Irish Twins – Meaning, Origin and Usage

Are you looking for a catchy way to describe two siblings with a very small age gap? The now slightly archaic term Irish twins may be just what you’re looking for. Before you choose to use the phrase Irish twins, however, it’s wise to understand its history. Keep reading to find out more!

Meaning

The phrase Irish twins refers to two siblings who were born in close succession, within 12 to 18 months of each other. Although these siblings are not, in fact, twins, the age gap between them is so small that they may functionally act and be raised as twins.

Irish twins has historically been a derogatory term referencing the devout Catholic nature of the Irish nation and the fertility resulting therefrom.

However, it is not all that uncommon for adult siblings who are very close in age to refer to themselves as Irish twins without any negative connotation.

Of course, twins from Ireland can also be called Irish twins — and they could have some fun declaring themselves such when visiting the United States.

Example Usage

Are you curious how the phrase Irish twins might be used in a sentence? Take a look at these examples:

  • (In response to the question “Are you twins?”) No, we’re just Irish twins!
  • Guess what? I’m pregnant again! I didn’t think it would happen so fast but now I’m really looking forward to having Irish twins.
  • Irish twins? Oh no, those aren’t twins from Ireland, those are siblings born really closely together.

Origin

The country of Ireland has historically been devoutly Catholic, and largely remains so even today. Because of this, any method of birth control has been frowned upon as not being in accordance with the Catholic faith, causing Ireland to become known as a country in which people tend to have extremely large families.

When a mass migration of Irish people to the United States occurred in the nineteenth century, those siblings who were less than a year apart in age came to be referred to as Irish twins because of this stereotype.

It is not necessary for siblings born less than a year apart to be Irish to be called Irish twins; the saying soon expanded to include people not of Irish descent as well. Indeed, Irish twins can be born more than a year apart as well — those born within 18 months of each other may also be referred to as such.

The phrase Irish twins was long considered to be insulting. Its origins should be viewed in the context of the discrimination Irish immigrants to the United States faced.

While some people still consider the phrase Irish twins to be derogatory today, plenty of people use it in a purely descriptive way.

Phrases Similar to Irish twins

You may also come across the phrases “Catholic twins” and “Dutch twins“, which have the same meaning. These phrases are, however, far less commonly used.

Phrases Opposite to Irish Twins

There are, interestingly, no equivalent phrases to describe siblings with a very large age gap.

What Is the Correct Saying?

The correct saying is Irish twins, meaning siblings born less than a year (or up to 18 months) apart.
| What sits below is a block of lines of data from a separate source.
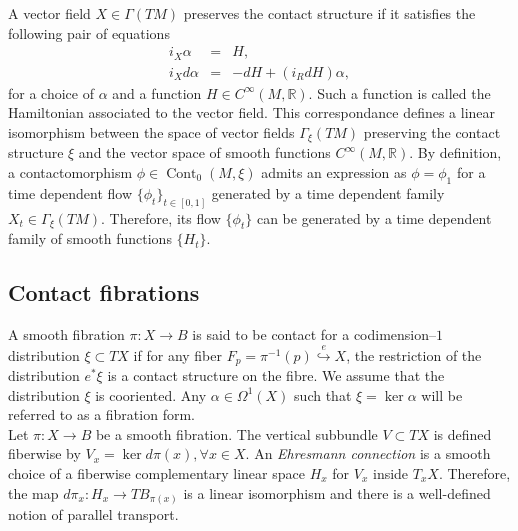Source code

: \documentclass[10pt]{amsart}
\begin{document}
\noindent A vector field $X\in\Gamma(TM)$ preserves the contact structure if it satisfies the following pair of equations
\begin{eqnarray*}
i_X \alpha & = & H, \\
i_X d\alpha &= & -dH + (i_R dH)\alpha,
\end{eqnarray*}
for a choice of $\alpha$ and a function $H\in C^{\infty}(M,{\mathbb{R}})$. Such a function is called the Hamiltonian associated to the vector field. This correspondance defines a linear isomorphism between the space of vector fields $\Gamma_{\xi}(TM)$ preserving the contact structure $\xi$ and the vector space of smooth functions $C^{\infty}(M, {\mathbb{R}})$. By definition, a contactomorphism $\phi \in {\operatorname{Cont}}_0(M, \xi)$ admits an expression as $\phi=\phi_1$ for a time dependent flow $\{ \phi_t \}_{t\in[0,1]}$ generated by a time dependent family $X_t\in \Gamma_{\xi}(TM)$. Therefore, its flow $\{{\phi}_t\}$ can be generated by a time dependent family of smooth functions $\{H_t \}$.\\

\subsection{Contact fibrations}
\noindent A smooth fibration $\pi: X \longrightarrow B$ is said to be contact for a codimension--$1$ distribution $\xi \subset TX$ if for any fiber $F_p= \pi^{-1}(p)\stackrel{e}{\hookrightarrow}X$, the restriction of the distribution $e^* \xi$ is a contact structure on the fibre. We assume that the distribution $\xi$ is cooriented. Any $\alpha\in\Omega^1(X)$ such that $\xi=\ker\alpha$ will be referred to as a fibration form.\\

\noindent Let $\pi:X \longrightarrow B$ be a smooth fibration. The vertical subbundle $V\subset TX$ is defined fiberwise by $V_x= \ker d\pi(x), \forall x\in X$. An {\em Ehresmann connection} is a smooth choice of a fiberwise complementary linear space $H_x$ for $V_x$ inside $T_xX$. Therefore, the map $d\pi_x: H_x \longrightarrow TB_{\pi(x)}$ is a linear isomorphism and there is a well-defined notion of parallel transport. \\
\end{document}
Ways People May Say Irish Twins Incorrectly

The phrase “Irish twins” has become so ingrained in the English language that few stop to think about its origins. Before you use it, you should ideally consider the negative connotations associated with the phrase Irish twins, which some still consider to be offensive.

Do not tell a very fertile and large Catholic family that they have multiple sets of Irish twins, for instance, as you will likely cause offense.

Acceptable Ways to Phrase Irish Twins

You may choose to use the phrase Irish twins to refer to yourself and your sibling if you are, in fact, part of a set of Irish twins. It is best to refrain from calling other sets of siblings Irish twins.